Umuroa FPSO Oil spill incident New Zealand, October 2007

2009 
In the early hours on the 21st of October 2007, 23, 000 litres of oil was spilt from the Umuroa FPSO (floating, production, storage and offloading) vessel, offshore New Zealand's North Island. Approximately 60 hours following the spill, a report was received that a 10 km stretch of beach was contaminated in the Okato area ( 55 km northeast of the FPSO mooring). Following the incident, modelling was used to predict the likely path for the spilt oil using a purpose-developed trajectory particle and fates model, OILMAP. Three oil spill simulations were performed, using the same spatial wind data from the Global Forecast System (GFS), but with different current forcing. The first oil spill simulation was run using predicted tides generated for the region, with the model results showing the slick drifting immediately east from the release site and remaining 22 km off the coast. This indicates that the forcing of the tides (< 0.1 m/s) were insignificant in the deeper waters (121 m) at the incident site. Input data for the second simulation included satellite derived surface currents, which showed the oil spill meandering northeast from the release site, prior to reaching the shoreline by Tuesday evening.
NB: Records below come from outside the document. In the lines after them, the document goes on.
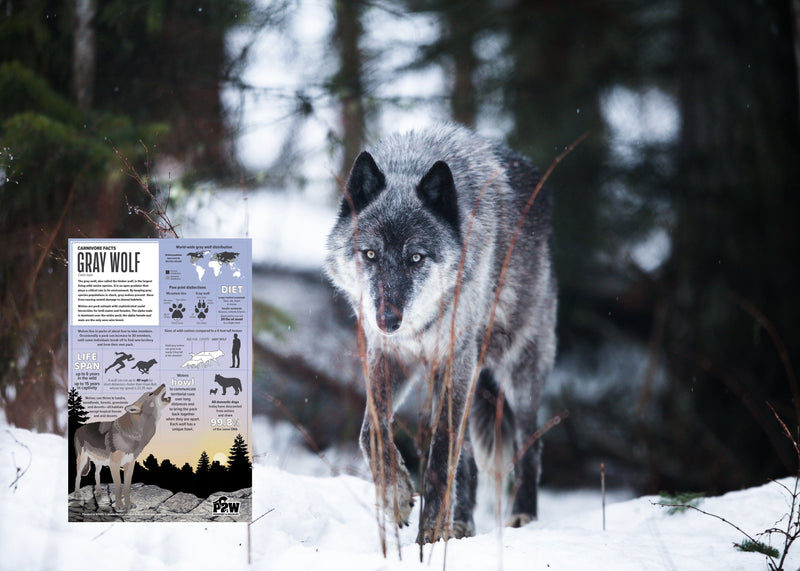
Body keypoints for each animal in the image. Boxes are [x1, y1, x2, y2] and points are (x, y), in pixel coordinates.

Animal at [325, 124, 556, 544]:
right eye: (370, 254)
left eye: (416, 257)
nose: (387, 320)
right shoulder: (390, 357)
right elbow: (371, 432)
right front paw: (397, 498)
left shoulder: (456, 360)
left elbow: (441, 455)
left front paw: (429, 537)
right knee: (470, 460)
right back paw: (461, 525)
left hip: (518, 372)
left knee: (529, 445)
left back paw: (522, 518)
As this simulation resulted in the oil stranding immediately south of the actual contaminated beach, it is evident that the satellite derived current data was less accurate closer to the coast. The third oil spill simulation employed large scale forecast currents derived from the US ocean/coastal navy model (NCOM) as input. The OILMAP results showed th e oil spill initially drifting northeast from the release site for the first 24 hours, shifting eastward (similar to the second simulation) and stranding along the 10 km stretch of beach where stranding was observed by Tuesday evening. Hence, the findings from simulation 3 provided the highest degree of confidence of the likely oil spill path prior to stranding. This highlights the importance of deepwater currents in oil spill predictions and the need to access several datasets to reproduce the fate of an incident with confidence.